### What the task asks
Can you copy out, word for word, the lines in the records below, from the line with "Johannes 2024 Mol" to the line with "2020 年 9 月 20 日", both included, leaving the pictures out of your answer?

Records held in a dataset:
##########
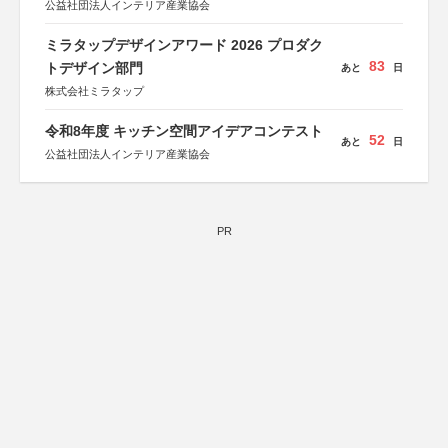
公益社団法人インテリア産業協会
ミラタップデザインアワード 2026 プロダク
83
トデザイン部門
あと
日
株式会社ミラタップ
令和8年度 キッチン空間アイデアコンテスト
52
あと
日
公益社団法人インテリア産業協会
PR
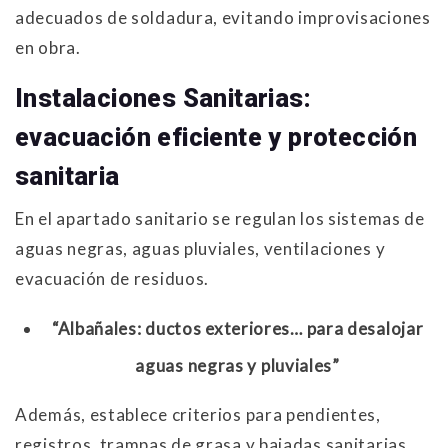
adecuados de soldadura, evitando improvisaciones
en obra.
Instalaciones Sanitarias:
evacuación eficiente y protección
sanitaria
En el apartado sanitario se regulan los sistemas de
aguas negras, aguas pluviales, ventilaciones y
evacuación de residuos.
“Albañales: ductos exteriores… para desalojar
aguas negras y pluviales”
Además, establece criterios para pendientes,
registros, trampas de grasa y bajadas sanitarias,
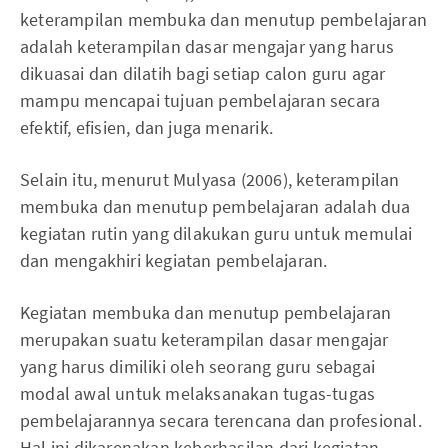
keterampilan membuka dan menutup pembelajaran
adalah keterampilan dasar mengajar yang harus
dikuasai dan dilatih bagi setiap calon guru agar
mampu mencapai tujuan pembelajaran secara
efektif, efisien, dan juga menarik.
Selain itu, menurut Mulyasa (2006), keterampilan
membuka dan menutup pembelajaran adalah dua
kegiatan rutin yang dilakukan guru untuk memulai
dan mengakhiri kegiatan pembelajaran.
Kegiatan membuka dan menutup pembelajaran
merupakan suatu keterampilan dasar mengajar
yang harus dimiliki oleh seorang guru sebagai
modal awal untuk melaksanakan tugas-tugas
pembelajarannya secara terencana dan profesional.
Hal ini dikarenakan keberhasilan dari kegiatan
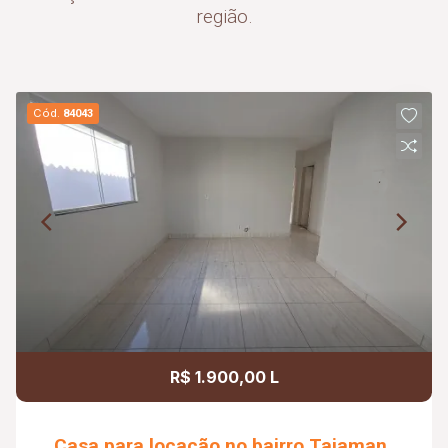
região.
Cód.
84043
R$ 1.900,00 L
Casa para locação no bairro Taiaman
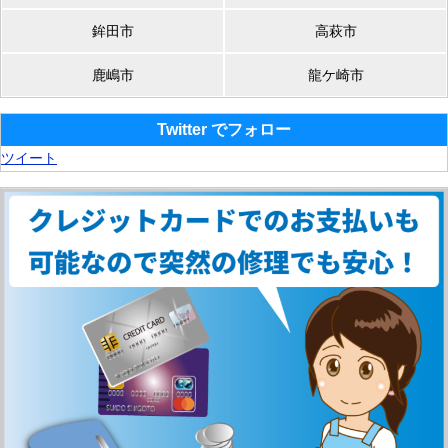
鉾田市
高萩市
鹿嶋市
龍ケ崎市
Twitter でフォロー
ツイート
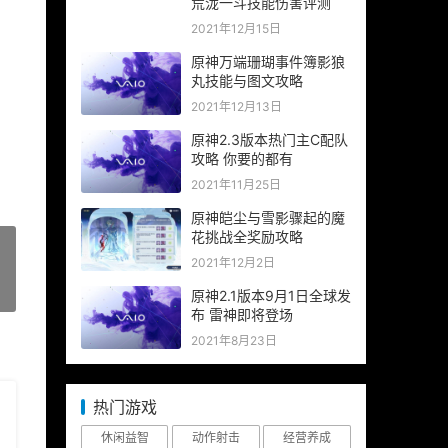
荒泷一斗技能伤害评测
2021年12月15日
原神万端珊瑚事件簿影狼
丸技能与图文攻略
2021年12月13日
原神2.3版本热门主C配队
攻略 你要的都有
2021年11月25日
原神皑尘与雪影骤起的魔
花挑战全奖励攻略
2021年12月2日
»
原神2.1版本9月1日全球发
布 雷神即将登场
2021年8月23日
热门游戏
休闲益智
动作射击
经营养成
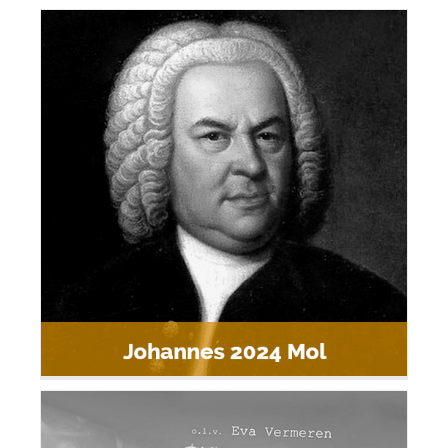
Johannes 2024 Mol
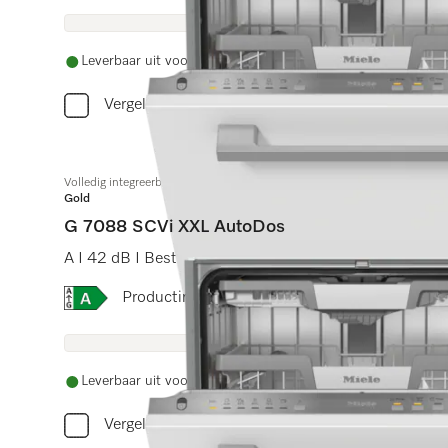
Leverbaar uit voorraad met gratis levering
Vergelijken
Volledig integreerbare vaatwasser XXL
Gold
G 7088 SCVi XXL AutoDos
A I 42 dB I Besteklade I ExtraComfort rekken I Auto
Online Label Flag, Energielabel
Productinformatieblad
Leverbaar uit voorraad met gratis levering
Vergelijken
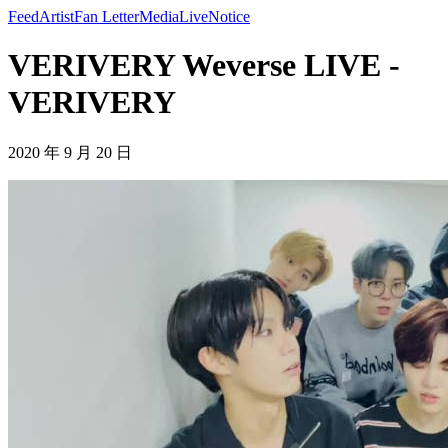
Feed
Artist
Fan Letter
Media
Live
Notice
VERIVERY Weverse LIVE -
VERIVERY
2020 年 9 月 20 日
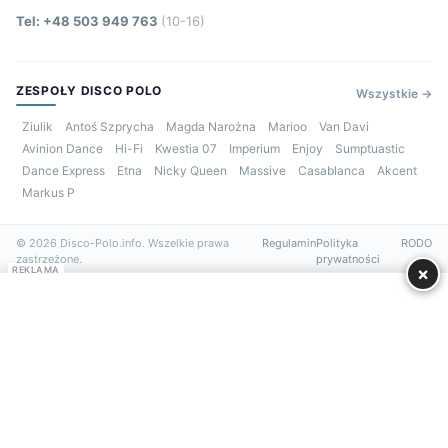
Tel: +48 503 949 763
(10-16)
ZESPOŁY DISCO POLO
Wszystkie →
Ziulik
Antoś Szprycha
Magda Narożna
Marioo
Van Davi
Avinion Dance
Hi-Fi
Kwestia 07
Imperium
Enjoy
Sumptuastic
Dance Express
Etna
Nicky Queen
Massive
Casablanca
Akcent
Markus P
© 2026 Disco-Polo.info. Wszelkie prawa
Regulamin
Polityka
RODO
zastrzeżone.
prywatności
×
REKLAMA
##########
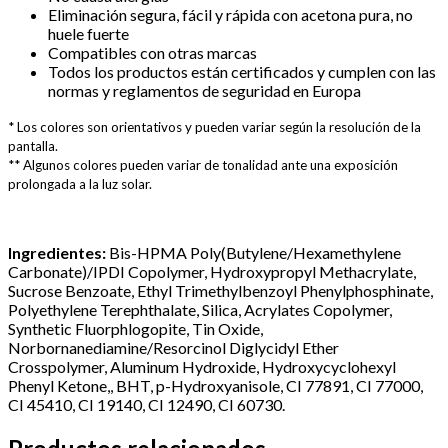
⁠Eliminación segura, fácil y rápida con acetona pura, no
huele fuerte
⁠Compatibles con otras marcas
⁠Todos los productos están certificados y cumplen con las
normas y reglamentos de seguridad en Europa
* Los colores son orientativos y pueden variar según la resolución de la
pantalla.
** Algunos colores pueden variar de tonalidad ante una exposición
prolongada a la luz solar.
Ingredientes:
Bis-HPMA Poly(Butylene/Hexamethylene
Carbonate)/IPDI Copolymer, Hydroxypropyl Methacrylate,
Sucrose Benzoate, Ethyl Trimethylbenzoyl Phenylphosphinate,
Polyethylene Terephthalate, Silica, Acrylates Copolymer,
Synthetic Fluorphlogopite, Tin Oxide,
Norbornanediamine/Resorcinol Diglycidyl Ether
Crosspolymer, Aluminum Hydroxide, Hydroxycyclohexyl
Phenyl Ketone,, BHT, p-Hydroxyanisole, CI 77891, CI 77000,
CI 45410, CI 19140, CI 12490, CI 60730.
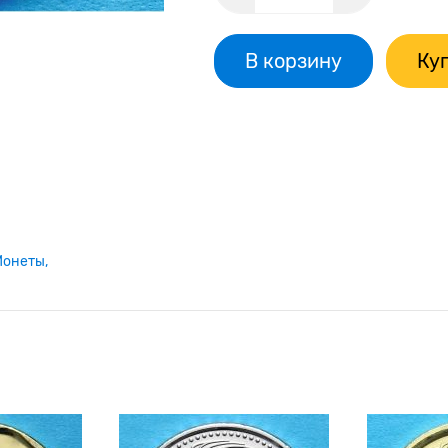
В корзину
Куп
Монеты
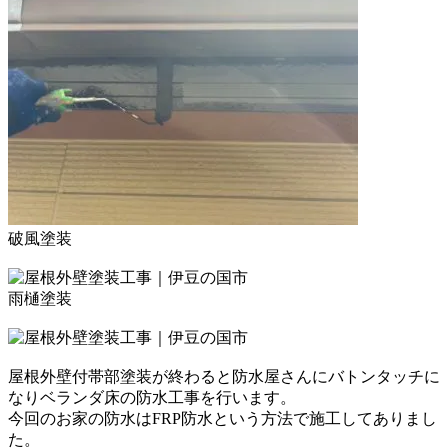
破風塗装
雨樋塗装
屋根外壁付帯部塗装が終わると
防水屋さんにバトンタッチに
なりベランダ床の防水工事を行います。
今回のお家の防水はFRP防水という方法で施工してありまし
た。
##########
### Result of the task
Johannes 2024 Mol
Leverbaar uit voorraad met gratis levering
Vergelijken
Volledig integreerbare vaatwasser XXL
Gold
G 7088 SCVi XXL AutoDos
A I 42 dB I Besteklade I ExtraComfort rekken I Auto
Online Label Flag, Energielabel
Productinformatieblad
Leverbaar uit voorraad met gratis levering
Vergelijken
Feed
Artist
Fan Letter
Media
Live
Notice
VERIVERY Weverse LIVE -
VERIVERY
2020 年 9 月 20 日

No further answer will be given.